Joan Forman and Mary Ellen Sanders, project coordinators of Naperville, Il District 203's early intervention program, "Project Leap," see the positive results early intervention can have.

FORMAN:
The, uh, old remediation model was one in which you waited to see if the child, uh, failed and when a child demonstrated that they had failed in their learning to read, then you tried to come in and fix it. Where today we know that that is not the preferred model. It's best to try to get the students early on in the onset of their school career, identify those children who are having a struggle and, uh, come in early in their school career and provide some very intensive instruction so they don't fall into that cycle of failure.

SANDERS:
As Joan said, because we do intervene early, before they begin to sense that failure, that's one of the keys, so that you are intervening early.
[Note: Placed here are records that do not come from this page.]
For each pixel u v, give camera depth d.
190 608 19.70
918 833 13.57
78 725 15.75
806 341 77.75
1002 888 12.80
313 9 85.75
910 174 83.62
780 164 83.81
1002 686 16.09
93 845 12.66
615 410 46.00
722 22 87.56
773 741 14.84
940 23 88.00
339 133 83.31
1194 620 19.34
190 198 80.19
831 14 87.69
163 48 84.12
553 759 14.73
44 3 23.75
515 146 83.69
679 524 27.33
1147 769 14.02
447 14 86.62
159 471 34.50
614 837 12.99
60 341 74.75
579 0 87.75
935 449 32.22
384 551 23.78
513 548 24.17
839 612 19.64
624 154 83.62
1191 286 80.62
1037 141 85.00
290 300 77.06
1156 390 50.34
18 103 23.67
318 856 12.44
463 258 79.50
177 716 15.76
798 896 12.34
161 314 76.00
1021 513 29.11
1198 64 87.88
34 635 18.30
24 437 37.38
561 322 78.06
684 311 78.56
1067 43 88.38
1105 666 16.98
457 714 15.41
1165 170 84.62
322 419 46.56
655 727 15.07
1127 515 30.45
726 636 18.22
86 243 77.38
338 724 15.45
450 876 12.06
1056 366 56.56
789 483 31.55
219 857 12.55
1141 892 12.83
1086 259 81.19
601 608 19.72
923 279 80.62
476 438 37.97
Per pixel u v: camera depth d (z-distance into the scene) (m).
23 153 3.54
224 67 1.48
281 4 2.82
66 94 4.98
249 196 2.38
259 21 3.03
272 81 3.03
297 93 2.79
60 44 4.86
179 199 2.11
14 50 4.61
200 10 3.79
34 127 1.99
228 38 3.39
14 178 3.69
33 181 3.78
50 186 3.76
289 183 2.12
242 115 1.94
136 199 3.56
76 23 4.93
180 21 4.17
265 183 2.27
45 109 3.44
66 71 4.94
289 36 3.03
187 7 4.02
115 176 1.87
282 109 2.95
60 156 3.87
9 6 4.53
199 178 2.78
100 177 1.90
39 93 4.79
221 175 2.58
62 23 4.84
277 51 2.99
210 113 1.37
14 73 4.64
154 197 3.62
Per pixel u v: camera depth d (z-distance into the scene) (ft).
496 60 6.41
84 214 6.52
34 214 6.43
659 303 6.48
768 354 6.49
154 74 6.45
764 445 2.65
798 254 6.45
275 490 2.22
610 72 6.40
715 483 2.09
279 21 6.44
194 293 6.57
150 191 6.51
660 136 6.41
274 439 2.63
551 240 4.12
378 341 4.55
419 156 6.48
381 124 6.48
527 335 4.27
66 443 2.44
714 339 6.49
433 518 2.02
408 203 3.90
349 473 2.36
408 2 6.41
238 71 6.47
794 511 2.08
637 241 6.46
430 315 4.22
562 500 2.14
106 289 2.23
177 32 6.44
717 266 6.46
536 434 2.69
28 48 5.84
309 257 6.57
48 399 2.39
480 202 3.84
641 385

Another is the way in which the program is approached with the child, both through the classroom teacher, when the child is getting ready to be pulled out of the classroom, the classroom teacher's positive presentation to the child that you're going to be going with this person to receive some help, the parents' presentation of it to the child, that there's going to be another person in your life now at school who's going to be working with you on your ABCs. And then, uh, absolutely the tutor's relationship with the child, where the tutor walks to the classroom door, picks up the child to walk them back to their tutoring station. Rapport between the tutor and the child is also key in then making that child feel like this is a positive experience and I'm learning to do some things here and have a good time at the same time.